Lewis and Clark buffs argue over the exact location of the “end of the trail.” Some say it is on the Washington side of the Columbia where the expedition first spotted the Pacific, since arriving at the Pacific was their goal. Others insist on Fort Astoria, where they spent the winter of 1805-06. Still others claim the Oregon coastal towns of Seaside, where the expedition set up a camp to make salt, or Cannon Beach, where they traveled to see a beached whale, for the honor. All of these sites and others will be featured at next year’s bicentennial signature event “Destination: The Pacific.”

Seaside, Oregon: the end of the trail?
Now is a good time to avoid the rush and visit these sites. Seaside’s main street ends right at the beach with a turn-around for vehicles that circles a bronze statue of Lewis and Clark and trusty Seaman. The statue was commissioned in 1990. Interestingly, on my travels back east, I found an old postcard in an antiques/old books store showing the Seaside turnaround circa 1920. It was at that time promoted as the end of the Lewis and Clark Trail, but had no statue.

The 1990 statue at the Seaside turn-around. The beach is directly behind me and stretches for miles in each direction.

The statue in context, showing the big beachfront hotels on each side.
Also in Seaside is the site of the “saltworks,” the camp where a subset of the expedition members spent the winter boiling seawater to extract salt. The site is located right in a neighborhood and was donated to the state in 1910 by Charlotte Cartwright. At first, I was surprised to see its location, because in many paintings and illustrations, it is depicted way out on the open beach closer to the water. But then I thought about where I would place such a camp in the middle of the rainy and blustery winter and realized it would make sense to move in closer to the shelter of the trees. I don’t think we can know for sure exactly where open beach and treeline were 200 years ago.
Apparently, a local woman named Jenny Michel was able to provide in 1900 a relatively precise location of the salt works. Eighty-four years old at the time, she was a daughter of a Clatsop man who had seen the men making salt and had shown her the site when she was a child.

The saltworks site in a Seaside neighborhood. There are several interpretive signs from different eras and a wrought iron fence around the replica of the rock oven.

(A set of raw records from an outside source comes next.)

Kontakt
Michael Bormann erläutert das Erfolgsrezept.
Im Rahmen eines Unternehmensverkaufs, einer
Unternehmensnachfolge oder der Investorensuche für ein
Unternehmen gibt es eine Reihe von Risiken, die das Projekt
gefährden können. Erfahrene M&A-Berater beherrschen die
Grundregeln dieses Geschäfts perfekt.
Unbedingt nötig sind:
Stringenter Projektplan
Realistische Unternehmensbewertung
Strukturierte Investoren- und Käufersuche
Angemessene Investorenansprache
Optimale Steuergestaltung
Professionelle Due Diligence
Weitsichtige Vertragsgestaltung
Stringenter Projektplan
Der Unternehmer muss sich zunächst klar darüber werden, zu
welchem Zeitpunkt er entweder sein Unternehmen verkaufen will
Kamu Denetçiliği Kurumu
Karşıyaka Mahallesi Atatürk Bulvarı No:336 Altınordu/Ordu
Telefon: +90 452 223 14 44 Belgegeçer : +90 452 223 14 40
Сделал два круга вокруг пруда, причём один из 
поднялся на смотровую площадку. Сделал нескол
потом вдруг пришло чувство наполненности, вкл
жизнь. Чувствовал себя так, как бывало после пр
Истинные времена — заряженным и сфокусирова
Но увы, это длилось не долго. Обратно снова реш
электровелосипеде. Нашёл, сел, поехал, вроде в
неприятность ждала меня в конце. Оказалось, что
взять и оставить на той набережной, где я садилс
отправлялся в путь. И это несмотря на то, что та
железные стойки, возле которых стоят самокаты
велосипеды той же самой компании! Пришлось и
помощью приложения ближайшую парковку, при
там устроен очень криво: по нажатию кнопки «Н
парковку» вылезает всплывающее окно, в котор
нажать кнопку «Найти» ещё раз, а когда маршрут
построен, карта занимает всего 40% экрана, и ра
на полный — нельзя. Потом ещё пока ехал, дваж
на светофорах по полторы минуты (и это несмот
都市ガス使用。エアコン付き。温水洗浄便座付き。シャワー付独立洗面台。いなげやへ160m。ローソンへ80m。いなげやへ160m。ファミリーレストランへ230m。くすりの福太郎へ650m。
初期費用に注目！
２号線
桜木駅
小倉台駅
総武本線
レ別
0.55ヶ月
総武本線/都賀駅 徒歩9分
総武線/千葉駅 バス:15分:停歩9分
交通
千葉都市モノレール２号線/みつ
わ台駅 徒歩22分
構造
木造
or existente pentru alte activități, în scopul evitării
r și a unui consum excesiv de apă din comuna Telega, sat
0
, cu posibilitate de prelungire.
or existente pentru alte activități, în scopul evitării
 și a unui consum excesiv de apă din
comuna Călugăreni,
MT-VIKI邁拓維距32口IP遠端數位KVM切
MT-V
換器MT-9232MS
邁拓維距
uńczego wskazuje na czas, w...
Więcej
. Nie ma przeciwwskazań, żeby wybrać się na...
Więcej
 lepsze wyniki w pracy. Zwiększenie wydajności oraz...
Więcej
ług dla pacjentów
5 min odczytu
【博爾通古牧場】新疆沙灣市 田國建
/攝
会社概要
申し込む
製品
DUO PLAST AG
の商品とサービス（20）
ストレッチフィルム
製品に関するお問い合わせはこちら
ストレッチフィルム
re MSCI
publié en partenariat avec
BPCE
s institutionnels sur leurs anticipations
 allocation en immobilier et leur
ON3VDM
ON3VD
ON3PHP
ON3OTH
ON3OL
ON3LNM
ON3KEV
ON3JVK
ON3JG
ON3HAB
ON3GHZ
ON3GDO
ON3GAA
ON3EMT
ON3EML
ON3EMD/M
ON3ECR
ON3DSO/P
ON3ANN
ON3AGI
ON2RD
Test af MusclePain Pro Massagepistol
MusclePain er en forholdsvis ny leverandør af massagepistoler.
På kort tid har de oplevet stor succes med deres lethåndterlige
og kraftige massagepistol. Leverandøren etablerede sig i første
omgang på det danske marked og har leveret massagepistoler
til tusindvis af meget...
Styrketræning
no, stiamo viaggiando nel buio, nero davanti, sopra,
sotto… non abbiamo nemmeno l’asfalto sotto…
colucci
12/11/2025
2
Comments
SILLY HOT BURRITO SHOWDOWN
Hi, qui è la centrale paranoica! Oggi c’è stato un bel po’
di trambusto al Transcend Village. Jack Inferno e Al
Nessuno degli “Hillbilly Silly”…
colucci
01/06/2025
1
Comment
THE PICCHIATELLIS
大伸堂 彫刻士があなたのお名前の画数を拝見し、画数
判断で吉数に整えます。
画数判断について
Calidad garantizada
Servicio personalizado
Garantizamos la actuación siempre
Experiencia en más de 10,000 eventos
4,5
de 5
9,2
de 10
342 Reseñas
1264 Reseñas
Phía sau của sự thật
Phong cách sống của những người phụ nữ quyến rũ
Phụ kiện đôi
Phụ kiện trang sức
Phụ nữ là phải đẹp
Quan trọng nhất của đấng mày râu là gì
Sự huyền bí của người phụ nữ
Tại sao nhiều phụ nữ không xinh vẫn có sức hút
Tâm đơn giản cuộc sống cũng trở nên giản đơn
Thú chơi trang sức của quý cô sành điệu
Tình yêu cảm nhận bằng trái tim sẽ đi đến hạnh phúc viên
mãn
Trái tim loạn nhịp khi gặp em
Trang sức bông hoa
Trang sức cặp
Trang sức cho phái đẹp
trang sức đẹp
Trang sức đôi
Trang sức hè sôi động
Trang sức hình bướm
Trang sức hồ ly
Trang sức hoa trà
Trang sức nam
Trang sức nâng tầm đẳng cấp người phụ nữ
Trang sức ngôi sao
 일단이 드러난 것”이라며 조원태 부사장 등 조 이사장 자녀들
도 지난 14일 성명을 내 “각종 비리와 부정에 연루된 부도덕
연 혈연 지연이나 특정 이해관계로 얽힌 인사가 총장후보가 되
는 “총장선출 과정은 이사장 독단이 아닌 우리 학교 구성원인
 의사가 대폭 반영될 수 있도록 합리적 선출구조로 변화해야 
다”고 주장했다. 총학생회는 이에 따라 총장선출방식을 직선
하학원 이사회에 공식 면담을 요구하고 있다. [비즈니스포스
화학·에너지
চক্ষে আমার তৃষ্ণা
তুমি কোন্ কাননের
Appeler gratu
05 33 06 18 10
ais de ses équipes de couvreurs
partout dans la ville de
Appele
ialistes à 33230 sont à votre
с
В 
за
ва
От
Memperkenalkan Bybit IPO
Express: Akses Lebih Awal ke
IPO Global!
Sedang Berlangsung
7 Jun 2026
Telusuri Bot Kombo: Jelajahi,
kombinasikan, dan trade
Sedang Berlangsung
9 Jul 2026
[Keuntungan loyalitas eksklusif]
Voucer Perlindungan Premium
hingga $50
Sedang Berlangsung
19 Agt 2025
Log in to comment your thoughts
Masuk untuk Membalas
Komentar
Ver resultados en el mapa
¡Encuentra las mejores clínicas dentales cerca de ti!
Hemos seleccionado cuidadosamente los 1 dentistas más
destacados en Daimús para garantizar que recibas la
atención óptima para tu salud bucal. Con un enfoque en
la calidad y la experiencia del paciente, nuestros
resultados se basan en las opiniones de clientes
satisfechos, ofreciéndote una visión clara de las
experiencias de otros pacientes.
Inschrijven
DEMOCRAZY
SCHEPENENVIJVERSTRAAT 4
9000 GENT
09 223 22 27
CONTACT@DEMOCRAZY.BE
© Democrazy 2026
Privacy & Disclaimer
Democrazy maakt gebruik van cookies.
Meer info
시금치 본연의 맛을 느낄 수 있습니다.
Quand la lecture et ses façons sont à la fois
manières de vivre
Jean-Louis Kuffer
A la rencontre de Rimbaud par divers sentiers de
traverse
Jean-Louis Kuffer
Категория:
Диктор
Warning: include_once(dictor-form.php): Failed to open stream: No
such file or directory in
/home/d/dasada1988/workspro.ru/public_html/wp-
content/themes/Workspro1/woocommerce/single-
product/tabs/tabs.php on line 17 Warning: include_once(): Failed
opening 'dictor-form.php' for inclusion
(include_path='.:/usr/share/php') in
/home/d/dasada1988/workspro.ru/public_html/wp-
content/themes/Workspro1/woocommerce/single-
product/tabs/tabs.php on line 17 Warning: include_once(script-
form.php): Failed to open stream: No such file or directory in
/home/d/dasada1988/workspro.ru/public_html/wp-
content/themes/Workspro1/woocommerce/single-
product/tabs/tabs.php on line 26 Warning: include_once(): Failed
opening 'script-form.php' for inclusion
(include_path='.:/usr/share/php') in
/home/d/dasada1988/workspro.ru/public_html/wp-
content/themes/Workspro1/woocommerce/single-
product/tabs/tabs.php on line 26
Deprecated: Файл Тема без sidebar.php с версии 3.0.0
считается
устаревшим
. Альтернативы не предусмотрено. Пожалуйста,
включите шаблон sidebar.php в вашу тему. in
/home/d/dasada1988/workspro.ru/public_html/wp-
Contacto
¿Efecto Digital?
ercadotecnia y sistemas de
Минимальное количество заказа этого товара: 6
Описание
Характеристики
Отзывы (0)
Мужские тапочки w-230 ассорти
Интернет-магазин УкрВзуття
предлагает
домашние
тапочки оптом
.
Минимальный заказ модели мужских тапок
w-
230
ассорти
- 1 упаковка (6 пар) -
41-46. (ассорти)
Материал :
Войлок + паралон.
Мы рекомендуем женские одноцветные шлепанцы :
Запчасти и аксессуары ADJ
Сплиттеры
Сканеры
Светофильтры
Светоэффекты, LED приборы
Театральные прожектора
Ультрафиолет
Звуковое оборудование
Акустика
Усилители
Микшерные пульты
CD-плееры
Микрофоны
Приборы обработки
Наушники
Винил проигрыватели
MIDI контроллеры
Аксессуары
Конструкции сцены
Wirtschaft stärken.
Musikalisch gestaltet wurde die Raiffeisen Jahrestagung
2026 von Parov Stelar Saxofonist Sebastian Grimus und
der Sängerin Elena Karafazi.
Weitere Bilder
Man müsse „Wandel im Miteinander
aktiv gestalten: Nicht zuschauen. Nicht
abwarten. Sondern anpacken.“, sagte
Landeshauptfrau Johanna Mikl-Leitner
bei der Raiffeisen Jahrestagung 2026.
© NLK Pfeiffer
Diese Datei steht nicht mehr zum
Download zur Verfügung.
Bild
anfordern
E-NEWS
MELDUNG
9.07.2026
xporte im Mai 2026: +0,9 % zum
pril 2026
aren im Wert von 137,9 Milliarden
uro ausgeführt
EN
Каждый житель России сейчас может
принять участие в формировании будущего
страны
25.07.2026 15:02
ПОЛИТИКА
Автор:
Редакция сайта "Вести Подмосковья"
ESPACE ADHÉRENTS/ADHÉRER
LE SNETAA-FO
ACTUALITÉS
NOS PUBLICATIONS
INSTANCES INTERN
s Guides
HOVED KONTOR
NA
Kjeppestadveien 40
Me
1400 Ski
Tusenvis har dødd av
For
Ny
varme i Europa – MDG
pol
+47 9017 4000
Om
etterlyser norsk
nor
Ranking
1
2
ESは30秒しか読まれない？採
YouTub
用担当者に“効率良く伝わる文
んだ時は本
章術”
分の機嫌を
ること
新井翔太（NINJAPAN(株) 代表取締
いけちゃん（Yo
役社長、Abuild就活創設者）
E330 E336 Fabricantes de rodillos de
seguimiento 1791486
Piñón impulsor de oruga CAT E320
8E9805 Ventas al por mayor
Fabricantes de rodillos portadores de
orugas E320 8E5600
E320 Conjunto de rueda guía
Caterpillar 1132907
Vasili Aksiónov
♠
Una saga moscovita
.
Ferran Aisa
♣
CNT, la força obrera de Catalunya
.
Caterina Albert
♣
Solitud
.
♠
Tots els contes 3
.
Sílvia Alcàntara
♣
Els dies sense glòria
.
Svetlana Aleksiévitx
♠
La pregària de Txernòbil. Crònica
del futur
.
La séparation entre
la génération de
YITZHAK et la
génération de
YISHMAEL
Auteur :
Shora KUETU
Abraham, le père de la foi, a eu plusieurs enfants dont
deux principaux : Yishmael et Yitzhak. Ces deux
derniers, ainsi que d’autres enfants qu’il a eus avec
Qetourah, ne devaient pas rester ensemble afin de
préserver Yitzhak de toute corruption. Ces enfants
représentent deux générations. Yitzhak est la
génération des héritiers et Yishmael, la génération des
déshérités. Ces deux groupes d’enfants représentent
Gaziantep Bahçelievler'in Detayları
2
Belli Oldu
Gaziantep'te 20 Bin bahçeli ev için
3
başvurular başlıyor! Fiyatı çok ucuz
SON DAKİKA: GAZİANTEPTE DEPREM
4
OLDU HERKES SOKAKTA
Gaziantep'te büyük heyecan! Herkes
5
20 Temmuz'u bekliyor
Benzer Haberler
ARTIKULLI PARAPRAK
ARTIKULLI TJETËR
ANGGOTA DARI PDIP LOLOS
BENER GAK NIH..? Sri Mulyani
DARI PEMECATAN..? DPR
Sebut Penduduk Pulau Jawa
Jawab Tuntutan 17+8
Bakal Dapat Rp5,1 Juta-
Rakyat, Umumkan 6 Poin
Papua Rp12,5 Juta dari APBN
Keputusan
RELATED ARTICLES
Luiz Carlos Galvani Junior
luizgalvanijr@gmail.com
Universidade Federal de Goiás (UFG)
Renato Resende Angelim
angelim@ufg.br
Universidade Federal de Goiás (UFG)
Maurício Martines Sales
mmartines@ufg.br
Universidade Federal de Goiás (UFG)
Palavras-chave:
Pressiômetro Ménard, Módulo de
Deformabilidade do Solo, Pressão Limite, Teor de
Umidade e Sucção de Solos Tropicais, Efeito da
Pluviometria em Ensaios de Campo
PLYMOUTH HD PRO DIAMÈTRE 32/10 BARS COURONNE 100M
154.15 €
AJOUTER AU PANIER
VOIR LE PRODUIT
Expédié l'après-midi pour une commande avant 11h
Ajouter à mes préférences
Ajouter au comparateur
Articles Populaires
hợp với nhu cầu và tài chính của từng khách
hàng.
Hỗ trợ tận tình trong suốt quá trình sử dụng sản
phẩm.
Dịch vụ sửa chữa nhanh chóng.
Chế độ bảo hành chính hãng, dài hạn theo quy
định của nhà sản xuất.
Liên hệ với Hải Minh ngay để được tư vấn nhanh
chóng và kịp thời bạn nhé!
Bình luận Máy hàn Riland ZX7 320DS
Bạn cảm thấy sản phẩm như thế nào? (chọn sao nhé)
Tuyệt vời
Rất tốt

Close-up of oven. The buckets on top contained seawater, which would boil away and leave salt behind. In this way, the men produced several bushels of salt for the return trip.
A few miles south of Seaside is Cannon Beach, now an upscale resort town. (Some promotional materials call it “Oregon's Carmel.”) A dead whale washed up onto the shore near the mouth of Ecola Creek, and members of the expedition hiked over from Fort Clatsop (a distance of about six miles) to see it and to obtain oil and blubber from the Indians who reached it first. Sacagawea was among the hikers, a story beloved by her admirers, for she had insisted to Clark that she be allowed to go and see “the big fish” with the others since she had come all that way.
Today there is a small city park along Ecola Creek with interpretive signs, and a couple of historic markers up on Highway 101 where it passes the town. There is also Ecola State Park up on the windy but spectacular ridges of Tillamook Head, which juts out into the Pacific just north of the creek and the town. On the day I was there, it was so cloudy and dark that my photographs do not do justice to the Ecola Creek area, so go to the website for the state park for some nice photos.
By the way, the area has established a shuttle bus route to take visitors to all the various L&C sites in the region. I think that is such a good idea, and wish there had been something like that at the signature event in Bismarck. Many more people would probably have gone to some of the outlying interpretive centers, which were somewhat empty when I was there.